───── Recorded data ─────
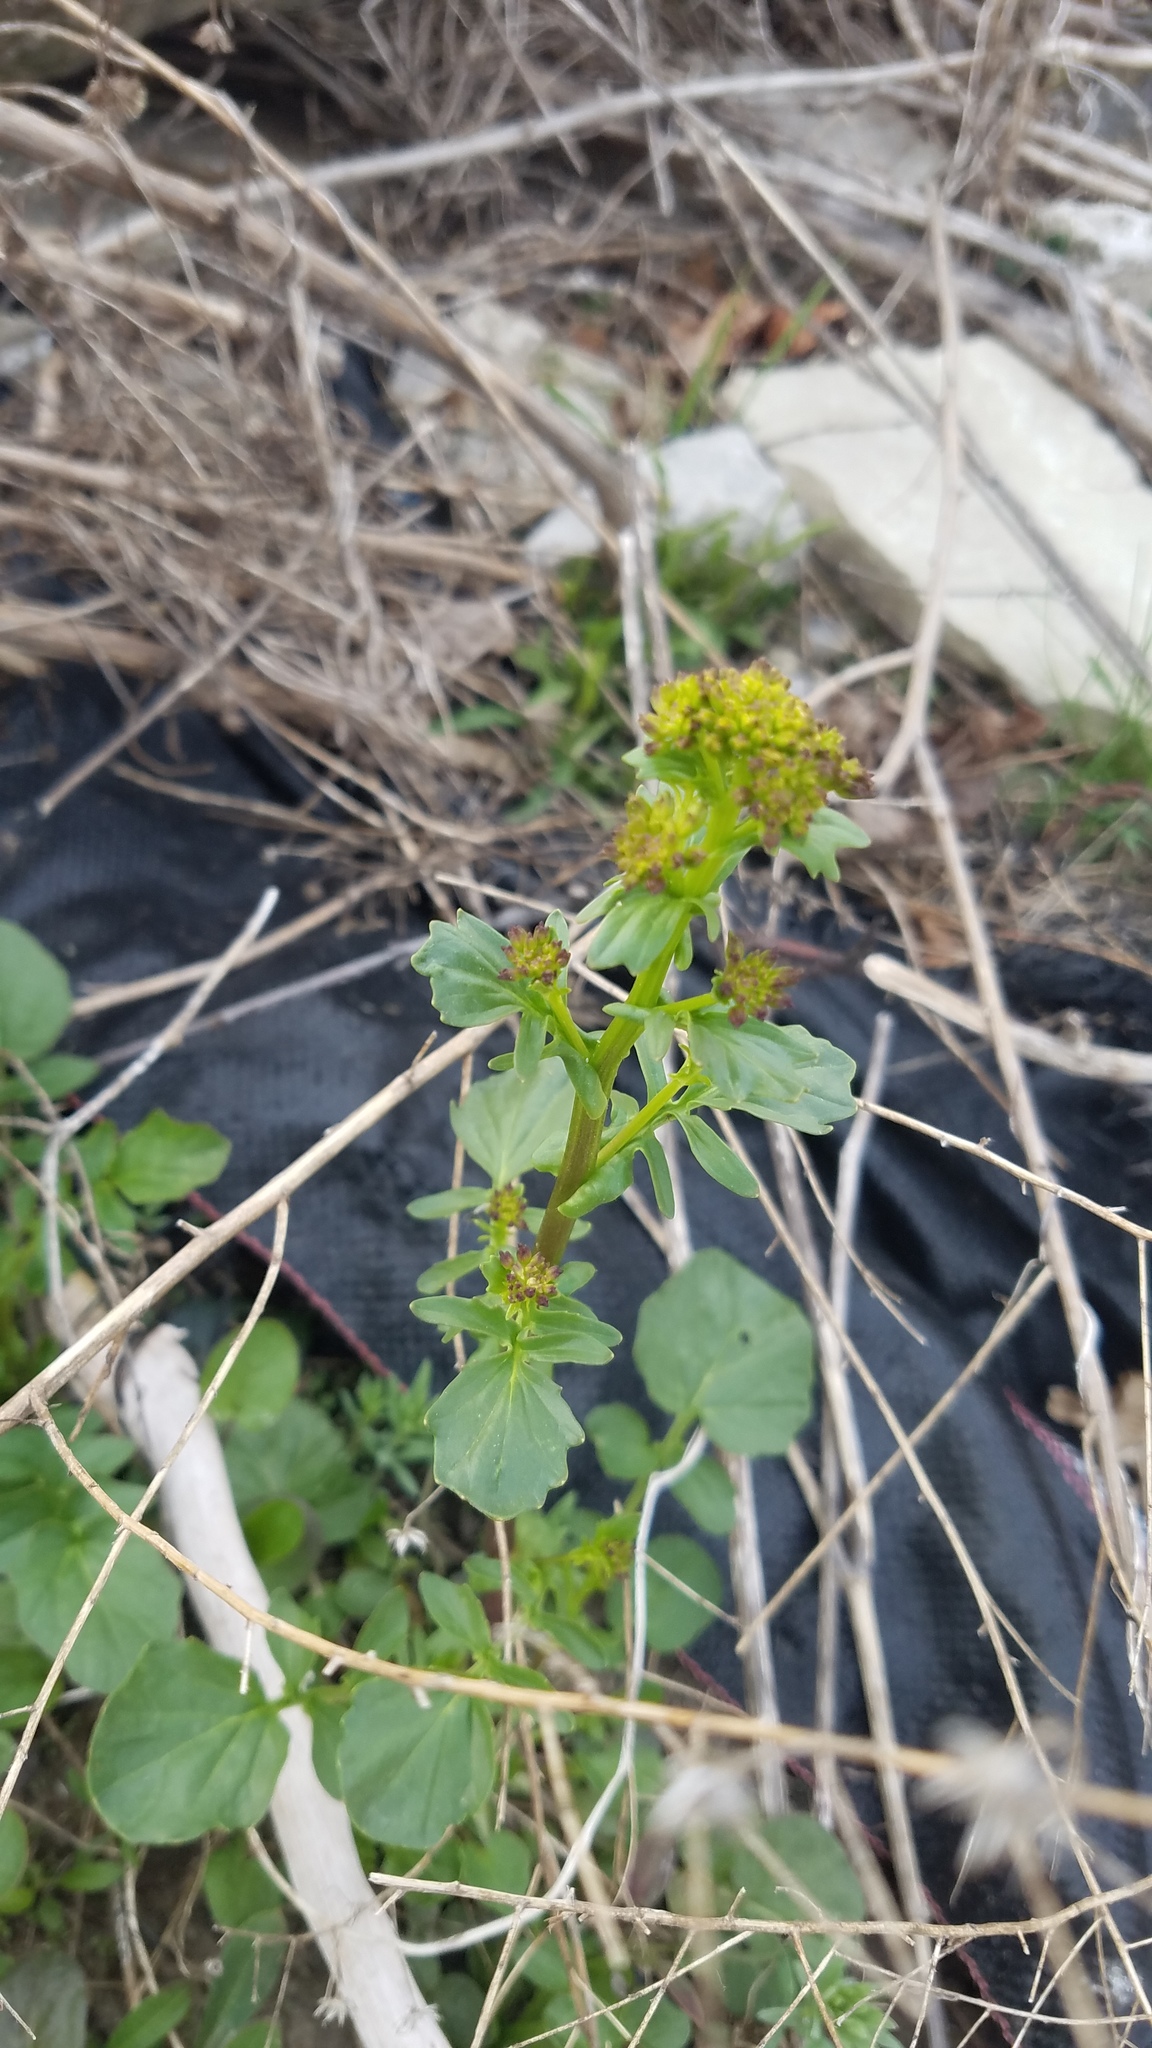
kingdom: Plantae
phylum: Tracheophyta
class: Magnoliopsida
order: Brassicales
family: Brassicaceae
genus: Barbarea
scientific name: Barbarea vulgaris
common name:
─────
**Instructions to follow:** Please format every line of the material above as a numbered list, leaving out blank lines and the pictures.

**Response to this exercise:**
1. kingdom: Plantae
2. phylum: Tracheophyta
3. class: Magnoliopsida
4. order: Brassicales
5. family: Brassicaceae
6. genus: Barbarea
7. scientific name: Barbarea vulgaris
8. common name:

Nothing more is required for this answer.